Tour up the Sunburst standard up-track to look at the new snow and how well it is bonding with the old snow surface. We found bonding to be poor with buried surface hoar under the new snow.

Red Flags
Red flags are simple visual clues that are a sign of potential avalanche danger. Please record any sign of red flags below.
Observer Comments

No signs of obvious instability. Pit results were very concerning - more below and in video.

Weather & Snow Characteristics
Please provide details to help us determine the weather and snowpack during the time this observation took place.
Weather

Overcast and broken skies. Winds were moderate to strong from the East and blowing high and low on ridgelines as well as in the upper valleys. Snow devils prevalent off many ridgelines. Warm temperatures (mid 20'sF at 2,500' and 33F at sea level). Light snow was falling on the North side of the Pass, but the Souther side, including Sunburst had no precip during our tour.

Snow surface

Below 2,000': 4-5" of new moist snow over a 1-2" moist crust.

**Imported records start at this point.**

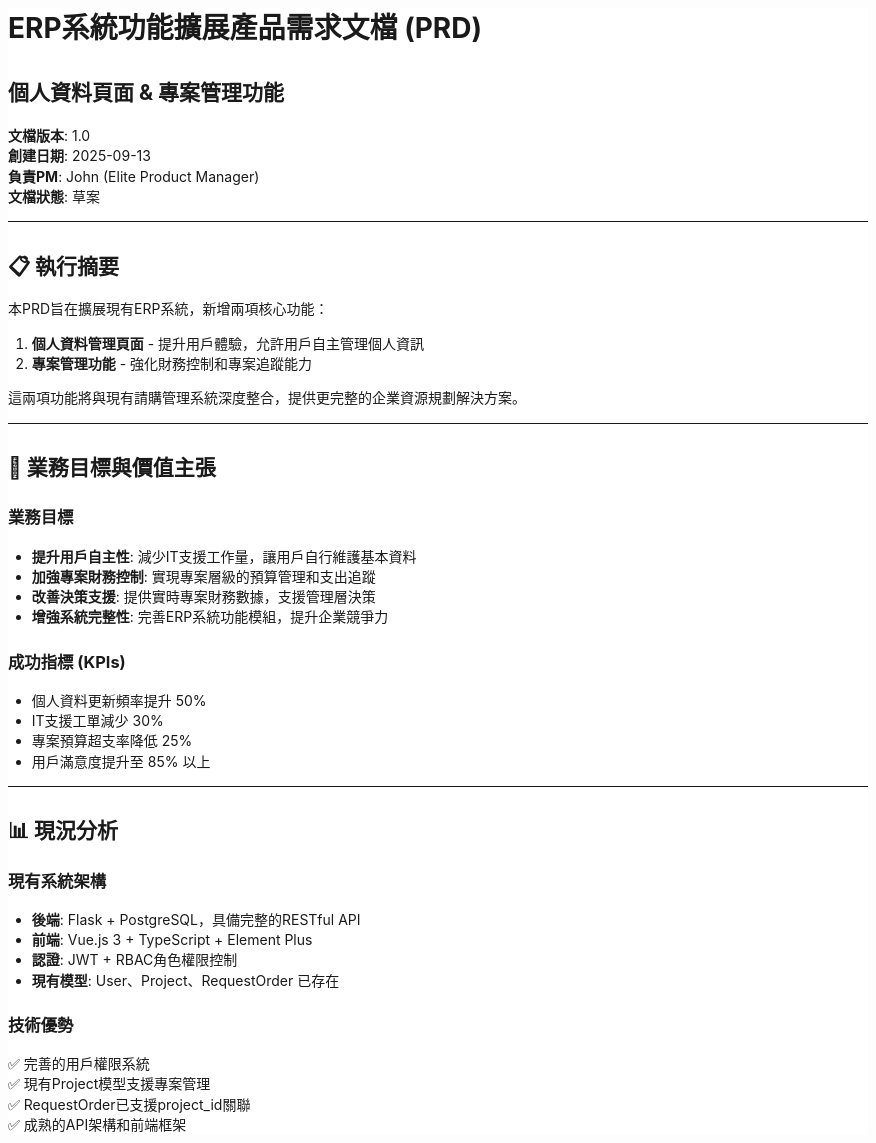 # ERP系統功能擴展產品需求文檔 (PRD)
## 個人資料頁面 & 專案管理功能

**文檔版本**: 1.0  
**創建日期**: 2025-09-13  
**負責PM**: John (Elite Product Manager)  
**文檔狀態**: 草案

---

## 📋 執行摘要

本PRD旨在擴展現有ERP系統，新增兩項核心功能：
1. **個人資料管理頁面** - 提升用戶體驗，允許用戶自主管理個人資訊
2. **專案管理功能** - 強化財務控制和專案追蹤能力

這兩項功能將與現有請購管理系統深度整合，提供更完整的企業資源規劃解決方案。

---

## 🎯 業務目標與價值主張

### 業務目標
- **提升用戶自主性**: 減少IT支援工作量，讓用戶自行維護基本資料
- **加強專案財務控制**: 實現專案層級的預算管理和支出追蹤
- **改善決策支援**: 提供實時專案財務數據，支援管理層決策
- **增強系統完整性**: 完善ERP系統功能模組，提升企業競爭力

### 成功指標 (KPIs)
- 個人資料更新頻率提升 50%
- IT支援工單減少 30%
- 專案預算超支率降低 25%
- 用戶滿意度提升至 85% 以上

---

## 📊 現況分析

### 現有系統架構
- **後端**: Flask + PostgreSQL，具備完整的RESTful API
- **前端**: Vue.js 3 + TypeScript + Element Plus
- **認證**: JWT + RBAC角色權限控制
- **現有模型**: User、Project、RequestOrder 已存在

### 技術優勢
✅ 完善的用戶權限系統  
✅ 現有Project模型支援專案管理  
✅ RequestOrder已支援project_id關聯  
✅ 成熟的API架構和前端框架  
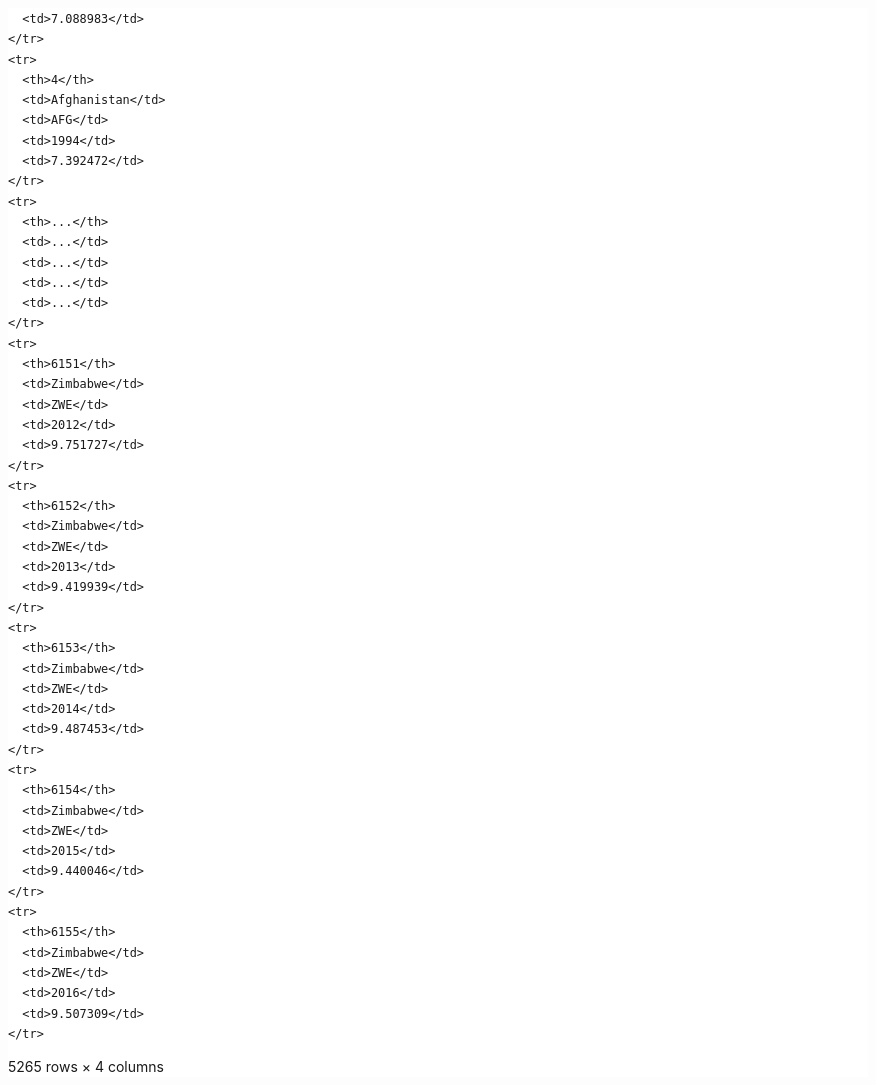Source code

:       <td>7.088983</td>
    </tr>
    <tr>
      <th>4</th>
      <td>Afghanistan</td>
      <td>AFG</td>
      <td>1994</td>
      <td>7.392472</td>
    </tr>
    <tr>
      <th>...</th>
      <td>...</td>
      <td>...</td>
      <td>...</td>
      <td>...</td>
    </tr>
    <tr>
      <th>6151</th>
      <td>Zimbabwe</td>
      <td>ZWE</td>
      <td>2012</td>
      <td>9.751727</td>
    </tr>
    <tr>
      <th>6152</th>
      <td>Zimbabwe</td>
      <td>ZWE</td>
      <td>2013</td>
      <td>9.419939</td>
    </tr>
    <tr>
      <th>6153</th>
      <td>Zimbabwe</td>
      <td>ZWE</td>
      <td>2014</td>
      <td>9.487453</td>
    </tr>
    <tr>
      <th>6154</th>
      <td>Zimbabwe</td>
      <td>ZWE</td>
      <td>2015</td>
      <td>9.440046</td>
    </tr>
    <tr>
      <th>6155</th>
      <td>Zimbabwe</td>
      <td>ZWE</td>
      <td>2016</td>
      <td>9.507309</td>
    </tr>
  </tbody>
</table>
<p>5265 rows × 4 columns</p>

Above 2,000': Settling dense powder from the Valentine's Storm Cycle (Feb 13, 14 and 15). New snow from this cycle dropped 20" of heavy snow at Sunburst. Boot penetration was 8" deep while ski penetration was only 4" deep. Wind affected in many exposed areas, wind crusts and stubborn wind slabs up to a foot thick.

Snowpack

Above 2,000': Buried surface hoar (1cm) sits under the 20" of new storm snow. We had an ECTP 18 and 20 on a SW facing aspect at 2,850' on a 28 deg slope. We dug earlier at 2,400' in an area with known traffic prior to the storm, and we had ECTX here - we could clearly see that old tracks had disturbed the buried surface hoar.

Bottom Line: The new snow is not bonding well to the old snow. Don't be fooled by lack of red flags, or stable pit results, if you are in areas that see high traffic.

A crust 4-5" below the surface from the rain on Feb 14 is freezing below 2,000' and mostly supportable. There is buried surface hoar under the new snow in these lower locations as well, we did not dig in the lower elevations.